In deze zaak heeft de Rechtbank Rotterdam op 16 december 2020 uitspraak gedaan in een strafzaak tegen de verdachte, die werd beschuldigd van poging tot doodslag en poging tot zware mishandeling. De rechtbank heeft de verdachte vrijgesproken van de poging tot doodslag, omdat de tenlastelegging niet wettig en overtuigend bewezen kon worden. De verdachte had zijn buurman met een mes in de buik gestoken tijdens een confrontatie, waarbij de verdachte stelde dat hij handelde uit zelfverdediging. De rechtbank oordeelde echter dat er geen sprake was van een noodweersituatie, aangezien de verdachte het mes al had gepakt voordat de aangever met een biljartkeu op hem afkwam. De rechtbank heeft vastgesteld dat de verdachte opzettelijk handelde en dat de poging tot zware mishandeling wettig en overtuigend bewezen was.

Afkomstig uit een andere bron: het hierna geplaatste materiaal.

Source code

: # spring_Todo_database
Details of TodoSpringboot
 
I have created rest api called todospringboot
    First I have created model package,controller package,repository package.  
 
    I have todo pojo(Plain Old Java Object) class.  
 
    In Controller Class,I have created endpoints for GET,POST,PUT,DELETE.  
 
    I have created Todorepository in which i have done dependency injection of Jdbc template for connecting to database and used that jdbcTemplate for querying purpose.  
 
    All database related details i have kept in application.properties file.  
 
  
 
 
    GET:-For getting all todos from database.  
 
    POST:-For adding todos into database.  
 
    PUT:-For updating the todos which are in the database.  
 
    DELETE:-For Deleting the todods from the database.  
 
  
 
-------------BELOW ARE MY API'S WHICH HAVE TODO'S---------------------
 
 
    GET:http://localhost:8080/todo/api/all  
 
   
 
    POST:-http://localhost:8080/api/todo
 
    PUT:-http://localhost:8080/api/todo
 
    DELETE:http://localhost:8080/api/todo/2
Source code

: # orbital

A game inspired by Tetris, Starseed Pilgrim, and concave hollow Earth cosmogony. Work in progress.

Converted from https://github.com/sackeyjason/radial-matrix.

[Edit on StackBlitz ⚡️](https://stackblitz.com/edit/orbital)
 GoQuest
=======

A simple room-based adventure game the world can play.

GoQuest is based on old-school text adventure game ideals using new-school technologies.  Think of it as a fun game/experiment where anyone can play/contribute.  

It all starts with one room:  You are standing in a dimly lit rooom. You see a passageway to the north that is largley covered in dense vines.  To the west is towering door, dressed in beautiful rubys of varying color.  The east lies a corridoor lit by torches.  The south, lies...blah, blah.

De rechtbank heeft de verdachte veroordeeld tot een gevangenisstraf van acht maanden, waarvan twee maanden voorwaardelijk, met een proeftijd van twee jaar. Daarnaast zijn er bijzondere voorwaarden opgelegd, waaronder een meldplicht bij de reclassering, deelname aan een gedragsinterventie, een contactverbod met het slachtoffer en inspanningsverplichtingen voor het vinden van werk en huisvesting. De rechtbank heeft bij de strafoplegging rekening gehouden met de ernst van het feit, de omstandigheden waaronder het feit is begaan en de persoonlijke omstandigheden van de verdachte. De verdachte had geen strafblad voor soortgelijke feiten en er was onvoldoende informatie over zijn psychosociaal functioneren, maar de rechtbank achtte een gevangenisstraf passend om herhaling te voorkomen.

Uitspraak

Rechtbank Rotterdam

Team straf 3
Parketnummer:
10.166186.20
Datum uitspraak: 16 december 2020
Tegenspraak
Vonnis van de rechtbank Rotterdam, meervoudige kamer voor strafzaken, in de zaak tegen de verdachte:
[naam verdachte] ,
geboren te [geboorteplaats verdachte] op [geboortedatum verdachte] ,
niet ingeschreven in de basisregistratie personen,
ten tijde van het onderzoek op de terechtzitting preventief gedetineerd in
de Penitentiaire Inrichting Alphen aan den Rijn, locatie Maatschapslaan,
raadsman mr. G.S.J. van Gestel, advocaat te Rotterdam.

1..Onderzoek op de terechtzitting

Gelet is op het onderzoek op de terechtzitting van 2 december 2020.

2..Tenlastelegging

Aan de verdachte is ten laste gelegd hetgeen is vermeld in de dagvaarding. De tekst van de tenlastelegging is als bijlage I aan dit vonnis gehecht.
De verdenking komt er – kort gezegd – op neer dat de verdachte heeft geprobeerd zijn buurman te doden dan wel zwaar lichamelijk letsel toe te brengen, door hem te steken met een mes.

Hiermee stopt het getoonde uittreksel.